Faced with a class-action suit filed on behalf of customers who claim they were tricked into paying to file their taxes, TurboTax-maker Intuit knocked the case down. The company insisted its customers had agreed to forego their right to take their grievances to court and were required to use the private arbitration system instead.
But even as Intuit was winning in the class-action case, that very arbitration system was being weaponized against the Silicon Valley company.
A Chicago law firm is using a novel legal strategy by bankrolling customers bringing tens of thousands of arbitration claims against Intuit. Win or lose, this strategy could cost Intuit tens of millions of dollars in legal fees alone — a threat that could prod the company to be more open to a giant settlement.

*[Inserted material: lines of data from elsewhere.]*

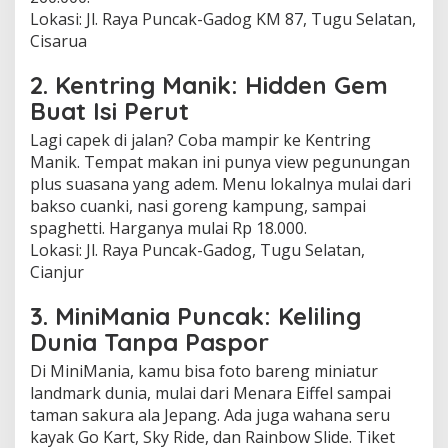
Lokasi: Jl. Raya Puncak-Gadog KM 87, Tugu Selatan,
Cisarua
2. Kentring Manik: Hidden Gem
Buat Isi Perut
Lagi capek di jalan? Coba mampir ke Kentring
Manik. Tempat makan ini punya view pegunungan
plus suasana yang adem. Menu lokalnya mulai dari
bakso cuanki, nasi goreng kampung, sampai
spaghetti. Harganya mulai Rp 18.000.
Lokasi: Jl. Raya Puncak-Gadog, Tugu Selatan,
Cianjur
3. MiniMania Puncak: Keliling
Dunia Tanpa Paspor
Di MiniMania, kamu bisa foto bareng miniatur
landmark dunia, mulai dari Menara Eiffel sampai
taman sakura ala Jepang. Ada juga wahana seru
kayak Go Kart, Sky Ride, dan Rainbow Slide. Tiket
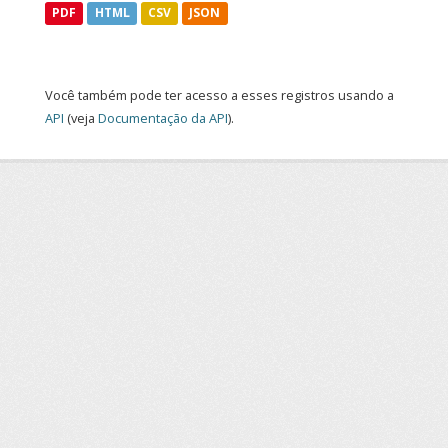
PDF
HTML
CSV
JSON
Você também pode ter acesso a esses registros usando a
API
(veja
Documentação da API
).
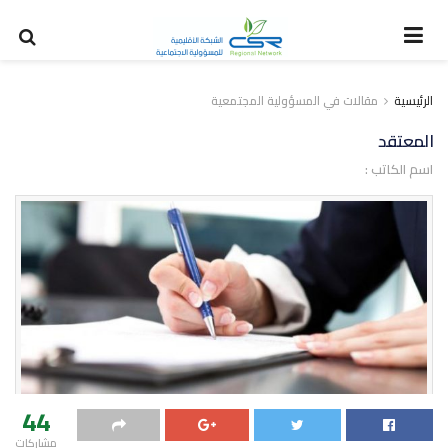
الرئيسية
مقالات في المسؤولية المجتمعية
المعتقد
اسم الكاتب :
44
مشاركات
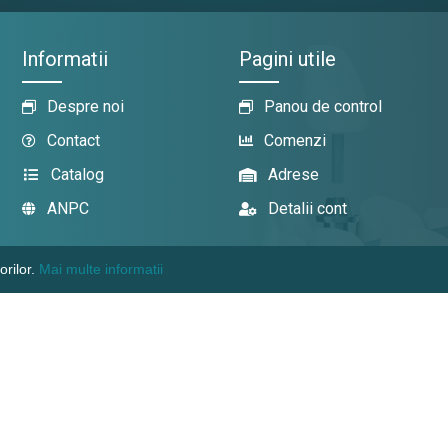
Informatii
Pagini utile
Despre noi
Panou de control
Contact
Comenzi
Catalog
Adrese
ANPC
Detalii cont
orilor.
Mai multe informatii
KAMADENT TECHNIC SRL, CUI: 1018600003380
WWW.TOPDENT-TECHNIC.MD
SOLUTII CHIRURGICALE COMPLETE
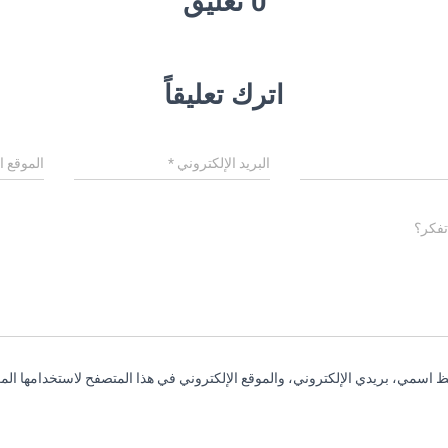
0 تعليق
اترك تعليقاً
البريد الإلكتروني
*
الموقع ا
تفكر؟
 اسمي، بريدي الإلكتروني، والموقع الإلكتروني في هذا المتصفح لاستخدامها المر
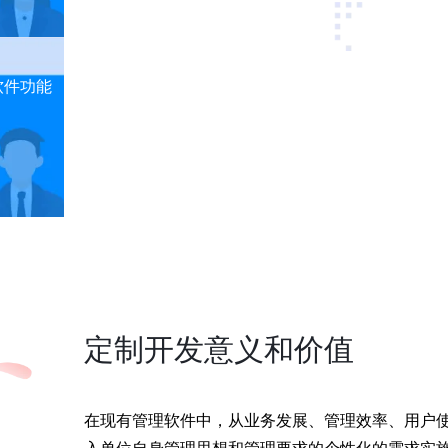
软件功能
定制开发意义和价值
在现有管理软件中，从业务发展、管理效率、用户使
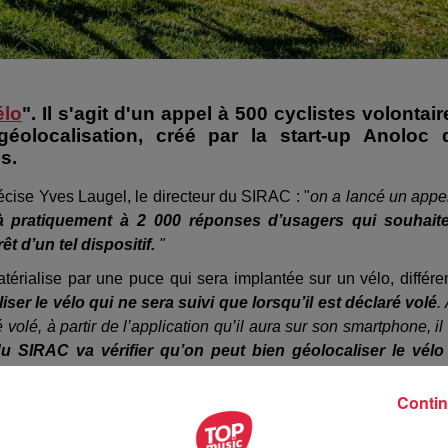
élo
". Il s'agit d'un appel à 500 cyclistes volontair
éolocalisation, créé par la start-up Anoloc 
los.
récise Yves Laugel, le directeur du SIRAC : "
on a lancé un appe
pratiquement à 2 000 réponses d’usagers qui souhaite
êt d’un tel dispositif.
"
térialise par une puce qui sera implantée sur un vélo, différe
iser le vélo
qui ne sera suivi que lorsqu’il est déclaré volé
.
volé, à partir de l’application qu’il aura sur son smartphone, il
du SIRAC va vérifier qu’on peut bien géolocaliser le vélo
ice nationale ou gendarmerie) pour le récupérer.
" précise Y
Contin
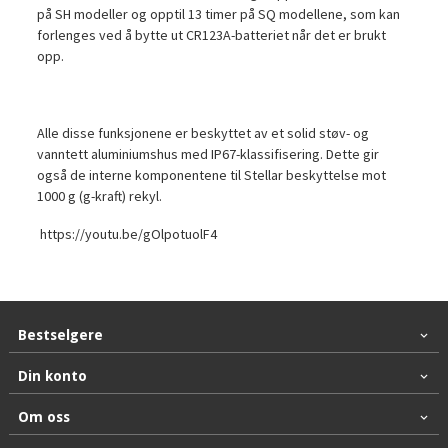
på SH modeller og opptil 13 timer på SQ modellene, som kan
forlenges ved å bytte ut CR123A-batteriet når det er brukt
opp.
Alle disse funksjonene er beskyttet av et solid støv- og
vanntett aluminiumshus med IP67-klassifisering. Dette gir
også de interne komponentene til Stellar beskyttelse mot
1000 g (g-kraft) rekyl.
https://youtu.be/gOlpotuolF4
Bestselgere
Din konto
Om oss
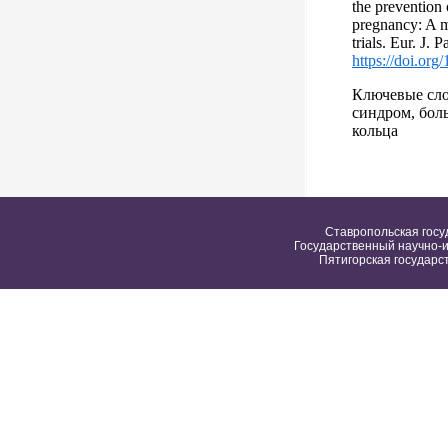
the prevention 
pregnancy: A m
trials. Eur. J. 
https://doi.org
Ключевые сло
синдром, бол
кольца
Ставропольская госу
Государственный научно-и
Пятигорская государс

Nearly three years after ProPublica first reported on how many customers wound up paying for TurboTax when they could have filed their taxes for free, Intuit is fighting a complex set of legal battles to stop consumers from trying to recover money.
Besides the huge number of consumer claims that have been filed, federal regulators and state-level prosecutors are also advancing efforts against the deep-pocketed company, which made $2 billion last year.
The most unusual front in the fight is the strategy to bring tens of thousands of individual consumer claims in arbitration, the alternative to the public court system that has historically been considered friendly to business.
The so-called mass-arbitration tactic was pioneered in recent years as the legal terrain became less friendly to class-action lawsuits, the traditional tool used to recover money for consumers through the court system.
The tactic is akin to using guerilla warfare rather than having soldiers mass on the battlefield and face each other in lines. The law firm pursuing Intuit, Keller Lenkner of Chicago, has generated attention for successfully using the strategy on behalf of delivery workers for DoorDash and Postmates.